Careful readers may find that at the beginning of the while loop, there is a jump instruction to determine whether add is 0 will not be triggered. The reason is that the implementation logic is flawed. The more accurate logic is do-while, which can be a little faster than while. Such minor errors are also easier to be spotted from an assembly perspective. However, do-while is slower than assembly that is optimized based on while. You can also try to optimize do-while logic using assembly instructions if you are interested.
Chapter 4 Afterword
This article introduces the possibility of writing assembly code to optimize the program with the Displaced TB040 as an example. So readers can see why it is necessary to keep an assembly compiler, even when high-level language compilers are very well developed. If you are interested, you can refer to the source code of glibc or Visual C++. The underlying functions, such as memcpy and memset, are implemented separately on different CPU instruction sets using assembly instructions, so as to ensure optimal performance.
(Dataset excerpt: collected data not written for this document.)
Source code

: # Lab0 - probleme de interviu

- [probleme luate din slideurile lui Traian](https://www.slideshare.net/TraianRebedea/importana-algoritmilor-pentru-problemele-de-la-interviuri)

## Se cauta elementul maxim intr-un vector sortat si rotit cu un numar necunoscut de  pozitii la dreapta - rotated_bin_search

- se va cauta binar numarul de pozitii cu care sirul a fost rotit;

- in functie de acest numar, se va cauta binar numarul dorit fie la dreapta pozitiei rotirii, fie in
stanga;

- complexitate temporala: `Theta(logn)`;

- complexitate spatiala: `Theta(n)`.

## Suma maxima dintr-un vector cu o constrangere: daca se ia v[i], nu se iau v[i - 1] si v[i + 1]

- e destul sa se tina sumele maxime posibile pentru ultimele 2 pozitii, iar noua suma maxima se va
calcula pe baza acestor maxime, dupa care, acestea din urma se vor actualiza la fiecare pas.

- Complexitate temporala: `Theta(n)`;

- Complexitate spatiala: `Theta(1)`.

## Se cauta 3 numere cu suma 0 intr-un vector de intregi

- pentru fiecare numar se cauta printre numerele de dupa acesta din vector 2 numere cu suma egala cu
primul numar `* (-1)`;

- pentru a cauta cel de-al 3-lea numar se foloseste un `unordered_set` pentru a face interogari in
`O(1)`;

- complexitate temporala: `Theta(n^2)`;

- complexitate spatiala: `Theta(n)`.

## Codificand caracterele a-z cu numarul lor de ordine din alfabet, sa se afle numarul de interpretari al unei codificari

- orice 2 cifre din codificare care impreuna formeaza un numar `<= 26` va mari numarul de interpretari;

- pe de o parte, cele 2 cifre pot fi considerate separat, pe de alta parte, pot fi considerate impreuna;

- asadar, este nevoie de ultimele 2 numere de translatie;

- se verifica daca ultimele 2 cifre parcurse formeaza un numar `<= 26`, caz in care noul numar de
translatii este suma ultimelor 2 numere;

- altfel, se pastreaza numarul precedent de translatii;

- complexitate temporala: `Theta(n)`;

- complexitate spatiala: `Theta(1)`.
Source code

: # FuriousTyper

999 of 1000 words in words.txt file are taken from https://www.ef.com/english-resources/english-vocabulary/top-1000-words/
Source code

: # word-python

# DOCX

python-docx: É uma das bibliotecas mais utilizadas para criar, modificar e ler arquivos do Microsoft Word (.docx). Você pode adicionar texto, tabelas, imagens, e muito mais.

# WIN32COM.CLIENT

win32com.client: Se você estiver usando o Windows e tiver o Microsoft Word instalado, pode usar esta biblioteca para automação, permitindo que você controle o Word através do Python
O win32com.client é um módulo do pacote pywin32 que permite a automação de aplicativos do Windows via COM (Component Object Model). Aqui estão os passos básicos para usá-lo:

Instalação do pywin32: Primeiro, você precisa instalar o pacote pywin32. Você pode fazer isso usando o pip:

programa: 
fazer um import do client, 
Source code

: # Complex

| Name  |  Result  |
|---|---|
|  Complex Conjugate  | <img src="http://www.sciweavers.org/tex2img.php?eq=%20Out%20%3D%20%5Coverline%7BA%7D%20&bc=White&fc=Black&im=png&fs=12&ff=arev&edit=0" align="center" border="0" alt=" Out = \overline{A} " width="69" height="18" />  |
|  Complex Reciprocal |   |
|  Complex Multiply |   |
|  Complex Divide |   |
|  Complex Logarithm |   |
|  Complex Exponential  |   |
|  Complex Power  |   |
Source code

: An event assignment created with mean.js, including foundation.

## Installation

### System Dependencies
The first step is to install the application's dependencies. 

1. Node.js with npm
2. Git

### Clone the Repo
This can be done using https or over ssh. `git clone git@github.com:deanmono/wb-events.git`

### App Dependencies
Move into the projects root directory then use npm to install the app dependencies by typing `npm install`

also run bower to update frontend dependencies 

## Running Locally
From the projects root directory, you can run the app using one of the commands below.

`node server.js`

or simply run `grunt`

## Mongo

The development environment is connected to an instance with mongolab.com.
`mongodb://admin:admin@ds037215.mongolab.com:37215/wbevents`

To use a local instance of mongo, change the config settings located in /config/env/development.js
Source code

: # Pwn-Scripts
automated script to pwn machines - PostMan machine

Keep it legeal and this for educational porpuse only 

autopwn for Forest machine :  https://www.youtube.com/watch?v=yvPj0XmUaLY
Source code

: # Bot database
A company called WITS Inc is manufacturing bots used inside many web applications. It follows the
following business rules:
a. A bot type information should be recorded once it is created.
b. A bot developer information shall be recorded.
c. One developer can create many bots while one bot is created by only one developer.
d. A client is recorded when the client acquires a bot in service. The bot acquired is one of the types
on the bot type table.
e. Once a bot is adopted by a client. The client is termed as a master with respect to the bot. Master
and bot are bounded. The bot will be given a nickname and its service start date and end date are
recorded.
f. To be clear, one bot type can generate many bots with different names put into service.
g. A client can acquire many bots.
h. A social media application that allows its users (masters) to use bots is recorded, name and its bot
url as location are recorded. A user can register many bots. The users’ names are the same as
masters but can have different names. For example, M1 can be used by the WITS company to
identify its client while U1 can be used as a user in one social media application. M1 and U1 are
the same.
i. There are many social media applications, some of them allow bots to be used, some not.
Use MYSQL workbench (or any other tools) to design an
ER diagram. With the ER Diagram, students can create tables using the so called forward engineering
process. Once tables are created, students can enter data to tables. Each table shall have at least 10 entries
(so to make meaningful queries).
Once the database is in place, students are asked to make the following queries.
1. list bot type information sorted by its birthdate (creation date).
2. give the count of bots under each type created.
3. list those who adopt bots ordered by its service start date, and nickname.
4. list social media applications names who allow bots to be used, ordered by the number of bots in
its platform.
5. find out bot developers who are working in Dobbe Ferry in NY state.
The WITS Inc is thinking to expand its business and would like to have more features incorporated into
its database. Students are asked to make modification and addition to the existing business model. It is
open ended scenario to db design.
Now it is clear to readers that optimization of assembly instructions can be divided into two directions:
-
Modify the high-level language logic to ensure that the compiler generates better assembly code.
-
Write programs directly using assembly.
You can choose your own solution based on actual needs. Noted, there are still two directions to choose from when using assembly directly:
-
Write static assembly code using the assembly compiler.
-
Generate assembly code dynamically according to the runtime environment, which is also known as Just-in-Time (JIT) technology.
The assembly compiler is adequate most of the time, but JIT is also ubiquitous in today’s basic software, such as virtual machines or simulators. Even some operators of deep learning frameworks are implemented by JIT. JIT has the potential to achieve the best performance on all hardware, but it takes time to generate JIT code, which requires a good balance between assembly code generation time and actual running time.
After reading this, readers should understand the various efforts made by different frameworks and systems to achieve performance. I sincerely hope that your programs can reach their optimal performance. Finally, I wish you all success in your work.